Sebastian Kurz hat in einer ersten Rede als Bundeskanzler Österreichs für einen respektvollen Umgang der politischen Akteure miteinander geworben. Vor dem Nationalrat versprach er ein klares Bekenntnis Österreichs zu seiner Vergangenheit, bekannte sich zu Europa und sicherte einen "neuen Stil" im politischen Umgang zu.

Die politische Zusammenarbeit solle von Respekt und Anstand geprägt sein, versprach der Politiker der konservativen ÖVP: "Ich freue mich, mit der Opposition die Zukunft Österreichs zu diskutieren." Er bitte um "ordentlichen Ton und würdige Aussagen" in diesem Haus – dem Parlament. Kurz schloss mit der Zusicherung, das "Comeback für Österreich" voranzutreiben.

Kurz erinnerte daran, dass Österreich 2018 sein hundertjähriges Bestehen feiern werde. Er betonte aber auch, dass es wichtig sei, "uns auch an die dunklen Seiten unserer Vergangenheit zu erinnern" und nannte die Ereignisse von 1938 und die NS-Zeit. Daran zu erinnern, sei "unsere Pflicht". Antisemitismus habe in Österreich und in Europa keinen Platz, konstatierte Kurz. Der Kampf dagegen werde wesentlich für die Bundesregierung sein.

Das Gedenkjahr 2018 zeige, "wie wichtig es ist, die europäischen Werte hochzuhalten". Es gelte, sich bewusst zu machen, dass die EU keine Selbstverständlichkeit ist. Es komme darauf an, daran zu arbeiten, dass sie sich "auch in Zukunft zum Positiven hin entwickelt". Seine Regierung werde eine proeuropäische sein, versprach Kurz. Das unterstreiche auch das Regierungsprogramm, das Forderungen vereine, für die seine ÖVP und der Koalitionspartner FPÖ gewählt wurden.

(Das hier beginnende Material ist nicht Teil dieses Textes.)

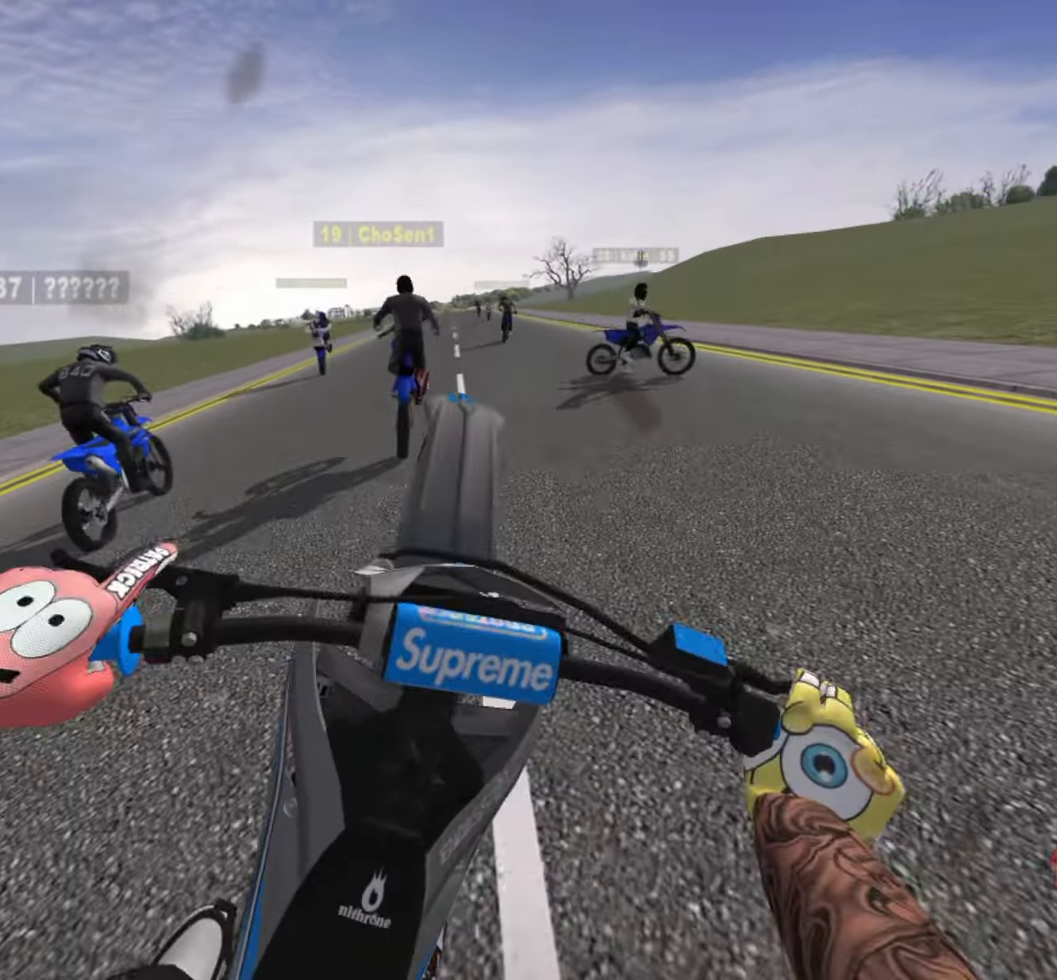
{"buttons": ["R1", "R2"], "left_stick": "up-left", "right_stick": "center", "events": [[33, "R2", "up"], [66, "left_stick", "up-left"], [200, "R2", "down"], [500, "R1", "down"]]}
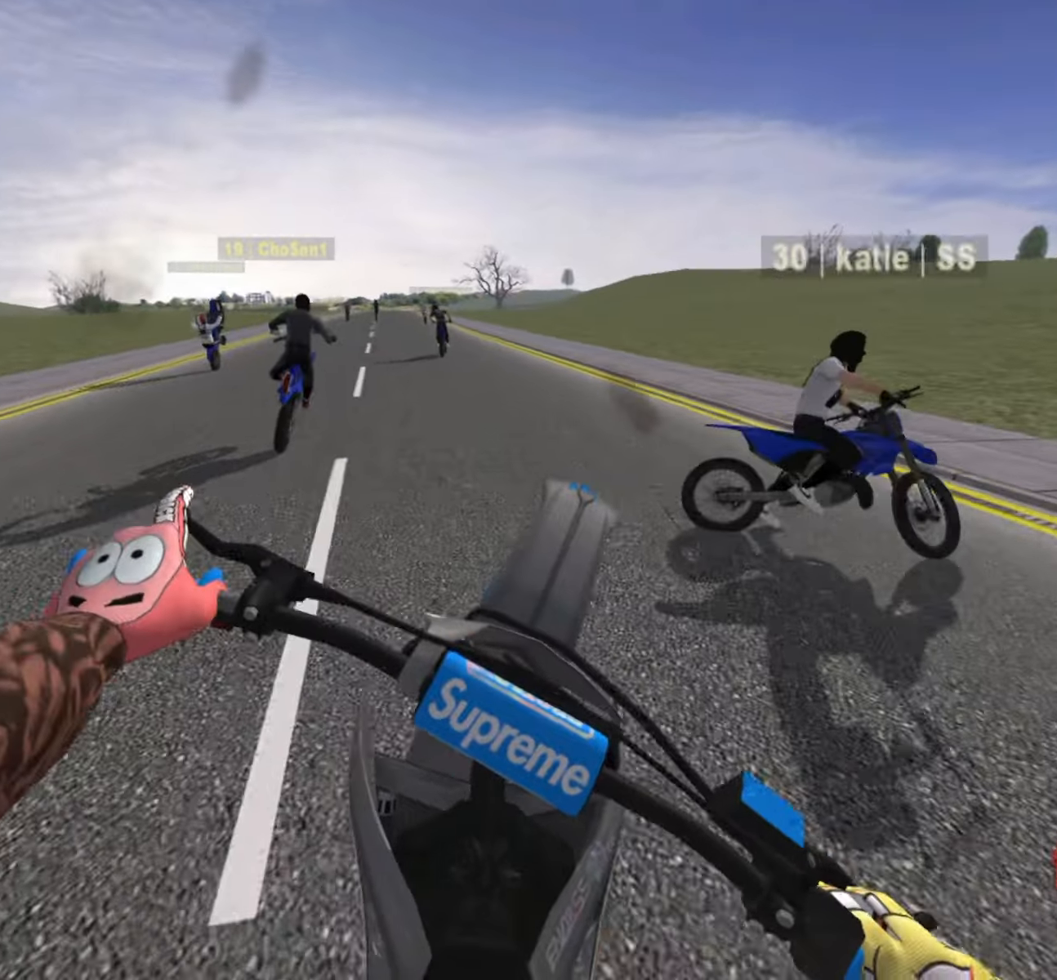
{"buttons": [], "left_stick": "left", "right_stick": "center", "events": [[133, "R1", "up"], [483, "left_stick", "left"], [500, "R2", "up"]]}
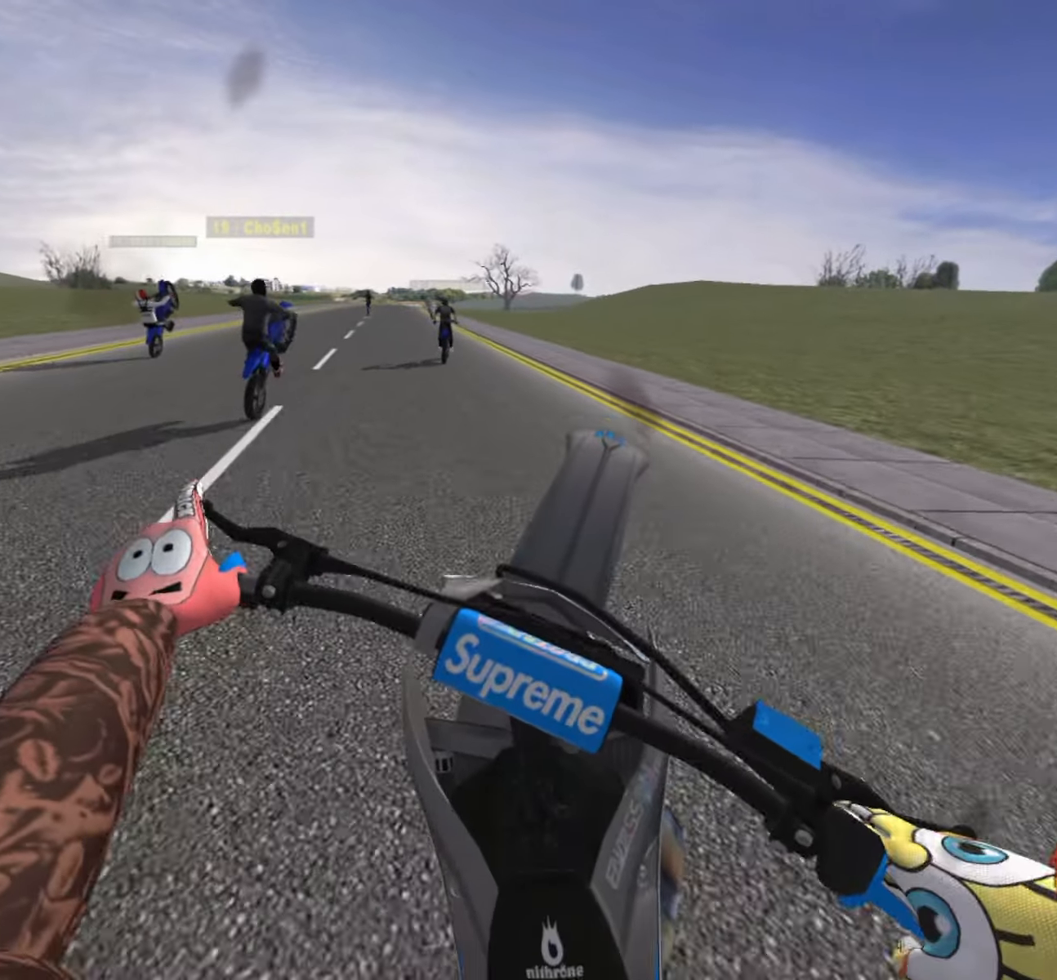
{"buttons": ["R2"], "left_stick": "left", "right_stick": "center", "events": [[117, "R2", "down"]]}
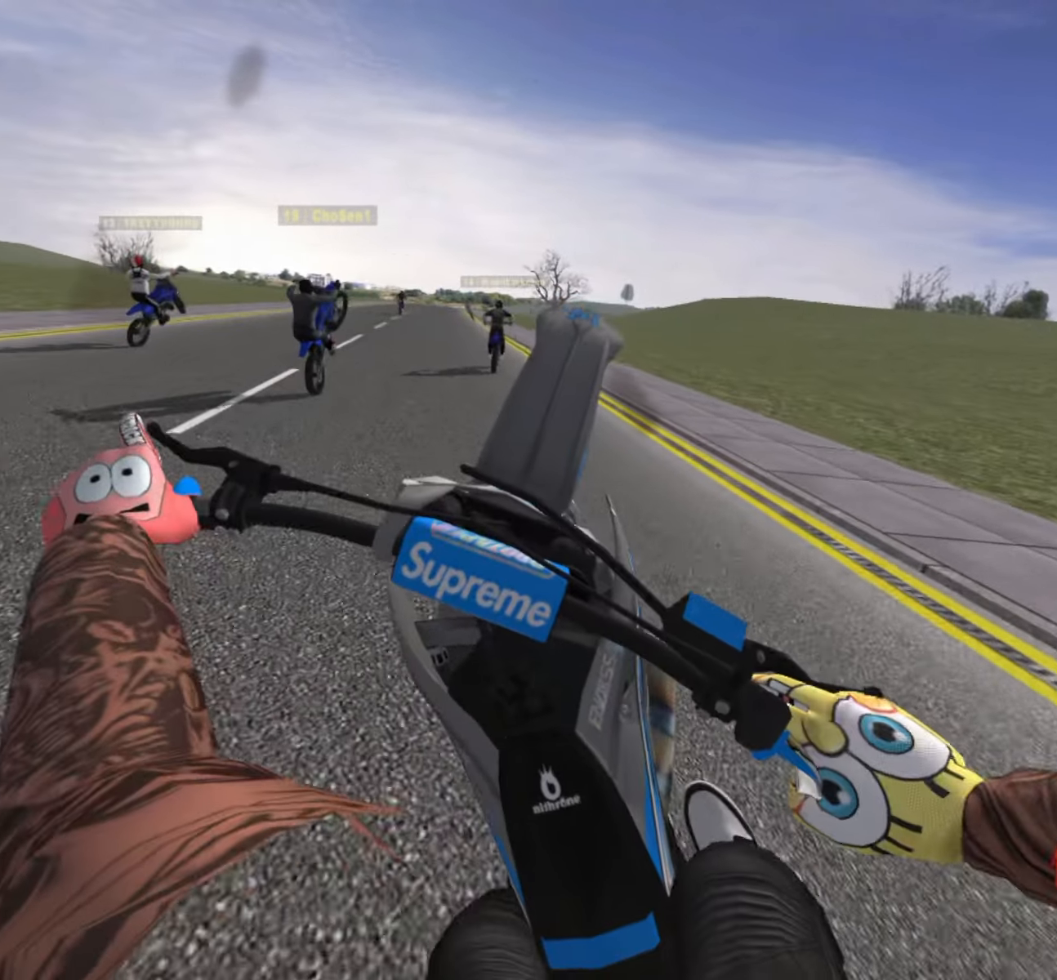
{"buttons": [], "left_stick": "right", "right_stick": "center", "events": [[33, "R2", "up"], [117, "R2", "down"], [233, "R2", "up"], [333, "R2", "down"], [350, "left_stick", "center"], [450, "R2", "up"], [450, "left_stick", "right"]]}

Kurz hatte nach seiner Wahl zum Kanzler bereits die Präsidenten des Europäischen Rats, der EU-Kommission und des Parlaments getroffen. Demnächst übernimmt Österreich die EU-Ratspräsidentschaft. Gerade im Hinblick darauf müsse Österreich ein "Land des Brückenbaus" sein, sagte Kurz. Zugleich gelte es aber auch, etwa den gemeinsamen Kampf gegen Schlepper auf dem Mittelmeer zu führen. Applaus erhielt Kurz auch für seine Äußerung, es gelte, deutlich zu machen, dass die Türkei "wegen der Fehlentwicklungen" keine Zukunft in der Europäische Union haben wird.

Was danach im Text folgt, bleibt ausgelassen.